After closing out the Cleveland Cavaliers last night in six games, a reporter asked Paul Pierce essentially if he felt a sense of accomplishment from knocking out LeBron James and the top seeded Cavs.
Pierce thought about the question for a few seconds and then said no. He was a Boston Celtic, and the Celtics don’t measure themselves by anything other than championships. For proof, he said look no further than the banners. While other teams raise banners for a varying number of other accomplishments, including the team the Celtics share a building with, the Celtics put a flag in the rafters for only one reason – championships.
I smiled for a second, because I knew he was right. Yet, I did not care.
Last night to me felt like winning a championship. I know Boston did not do that, and I know they are still very far away from a title with an extremely difficult challenge facing them in Orlando.
But that did not matter to me. Last night felt like an accomplishment worth celebrating.
The game ended and I raced to make sure my DVR was set to tape the early morning replay. I settled in on the couch and flipped back and forth between the various channels in an attempt not to miss anything.
I stayed up long past the time I should have and got up over an hour early so I could catch up on anything I might have missed in my few hours of sleep. Walking into work today (I do not live or work in the New England area), I saw a co-worker who I know is not a basketball fan, but I chewed his ear off anyway for several minutes telling him all about last night’s game.
Winning this series and winning the game last night was about as satisfying as a playoff moment could be without it involving a championship.
There are the obvious reasons – the Cavaliers were the top team in the league in the regular season and they have the game’s best player. Everyone picked them to win the series. As much as I wanted to disagree, I had a difficult time making a convincing case for Boston before the series.
One week ago, Cleveland looked to take command of the series with a 31-point destruction of Boston in Game Three.
Since that point, though, Boston turned the tables on Cleveland, won three games in a row, and did it in rather easy fashion. The nine-point margin of victory last night (94-85) was actually Boston’s smallest of the series. The Celtics won their four games by an average of 17.3 points.
In a desperate situation entering Game Six, Cleveland would have the lead for just slightly over 90 seconds in the game, a brief spurt early in the third quarter. Otherwise, the game would be all Boston.
LeBron James appeared to make things interesting when he knocked down back-to-back three pointers in the fourth quarter to cut Boston’s lead to 78-74.
This brings me to another reason why I am so proud about last night’s win and the series victory – the Celtics now are almost a completely different team than the one that I struggled to watch for the final four months of the regular season.
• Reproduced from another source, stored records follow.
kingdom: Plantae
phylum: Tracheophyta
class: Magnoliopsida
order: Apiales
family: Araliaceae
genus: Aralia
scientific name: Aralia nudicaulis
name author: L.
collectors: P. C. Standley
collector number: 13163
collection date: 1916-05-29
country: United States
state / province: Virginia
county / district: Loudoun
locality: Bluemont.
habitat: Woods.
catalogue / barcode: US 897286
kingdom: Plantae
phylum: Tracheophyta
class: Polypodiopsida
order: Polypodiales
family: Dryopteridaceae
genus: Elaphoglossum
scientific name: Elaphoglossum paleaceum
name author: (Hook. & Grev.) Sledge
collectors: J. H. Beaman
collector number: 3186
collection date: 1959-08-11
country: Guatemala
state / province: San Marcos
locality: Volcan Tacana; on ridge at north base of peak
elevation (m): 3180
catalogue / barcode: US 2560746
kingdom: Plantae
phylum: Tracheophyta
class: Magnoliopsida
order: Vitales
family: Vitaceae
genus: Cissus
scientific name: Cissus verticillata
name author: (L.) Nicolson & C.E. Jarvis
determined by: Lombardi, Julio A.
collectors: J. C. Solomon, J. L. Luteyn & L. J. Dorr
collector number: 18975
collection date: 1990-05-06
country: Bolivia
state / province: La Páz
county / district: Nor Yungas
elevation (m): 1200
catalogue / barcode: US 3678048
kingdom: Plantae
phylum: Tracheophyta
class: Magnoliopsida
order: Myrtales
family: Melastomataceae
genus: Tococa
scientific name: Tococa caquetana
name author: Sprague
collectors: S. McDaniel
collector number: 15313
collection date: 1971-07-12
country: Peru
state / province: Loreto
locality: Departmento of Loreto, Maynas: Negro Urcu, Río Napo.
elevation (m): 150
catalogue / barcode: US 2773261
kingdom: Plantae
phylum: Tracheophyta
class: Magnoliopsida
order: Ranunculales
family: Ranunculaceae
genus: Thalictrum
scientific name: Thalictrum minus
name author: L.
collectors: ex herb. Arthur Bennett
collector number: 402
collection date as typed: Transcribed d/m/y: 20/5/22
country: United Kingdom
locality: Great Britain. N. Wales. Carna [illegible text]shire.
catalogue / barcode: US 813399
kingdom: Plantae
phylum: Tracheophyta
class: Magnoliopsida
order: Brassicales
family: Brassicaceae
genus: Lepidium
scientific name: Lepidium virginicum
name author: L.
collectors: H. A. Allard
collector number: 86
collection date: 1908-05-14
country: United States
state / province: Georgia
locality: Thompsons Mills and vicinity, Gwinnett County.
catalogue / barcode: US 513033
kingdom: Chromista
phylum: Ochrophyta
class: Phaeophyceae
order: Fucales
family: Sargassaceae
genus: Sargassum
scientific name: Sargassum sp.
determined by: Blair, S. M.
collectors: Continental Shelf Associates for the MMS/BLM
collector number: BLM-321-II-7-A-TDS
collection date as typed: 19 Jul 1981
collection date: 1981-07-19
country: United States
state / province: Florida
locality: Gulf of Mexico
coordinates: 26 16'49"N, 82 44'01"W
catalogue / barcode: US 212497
Had this been the regular season, after James’ two trifectas, Boston almost without question would have folded.
Not now, not in the postseason.
Rajon Rondo, the best player hands down in the series, turned one of James’ nine turnovers on the night into a fast break layup.
Following another Cleveland turnover, Rondo found Paul Pierce for a three pointer.
Then Pierce drove the lane and spotted Rasheed Wallace open in the corner, and Sheed canned the three.
For the final exclamation point, Rondo led the fast break and dished to Kevin Garnett for an emphatic dunk.
In slightly over two and a half minutes, Boston went on a 10-0 run to build its largest lead of the night, 14, 88-74, with less than six minutes left in the game.
The Cavaliers weren’t quite ready to throw in the towel (that would have to wait) and fought their way to within seven points.
Boston needed one more hoop to seal the win. But Pierce missed a shot from in close. Garnett came to the rescue with an offensive rebound. He then rushed the shot, missing. Pierce grabbed the offensive board.
Timeout Boston in order to regroup. Out of the break, the Celtics went back in to Garnett, who delivered the knock out blow with a hoop over Anderson Verejao.
James then had his final turnover of the night, and trailing by nine with a minute left in the game, Cleveland put down their swords. They rather inexplicably gave up, and Boston ran out the clock.
I am sure if you search hard today, you will find someone talking about LeBron James’ future. I don’t want to do that and am not interested in what really amounts to pure speculation.
The Celtics won this series. They deserve the credit, they deserve the attention.
This is a team with a championship pedigree that has had the same starting five now for three consecutive seasons. A starting five that when in tact, has yet to lose a playoff series together.
And it is this team that, due in large part to their own play in the regular season, was written off by everyone. I was right in that mix. I thought the Celtics would beat Miami, but against Cleveland, I just wanted to see them put up a good fight.
And did they ever exceed my expectations.
That is the final reason why the win in the series meant so much to me. It was truly unexpected.
But it was no fluke. It is difficult to win a series by fluke. The Celtics were the better team.
Rajon Rondo was the best player in the six games. Beyond Rondo, though, Boston had the best team. Everyone who played had a major hand in the series win.
We spend a great deal of time talking about the individual when discussing the NBA. But basketball is a team sport, and the Celtics are advancing on to the Eastern Conference Finals due to a complete team effort.
The Celtics were better than the Cavaliers. It gets no simpler than that.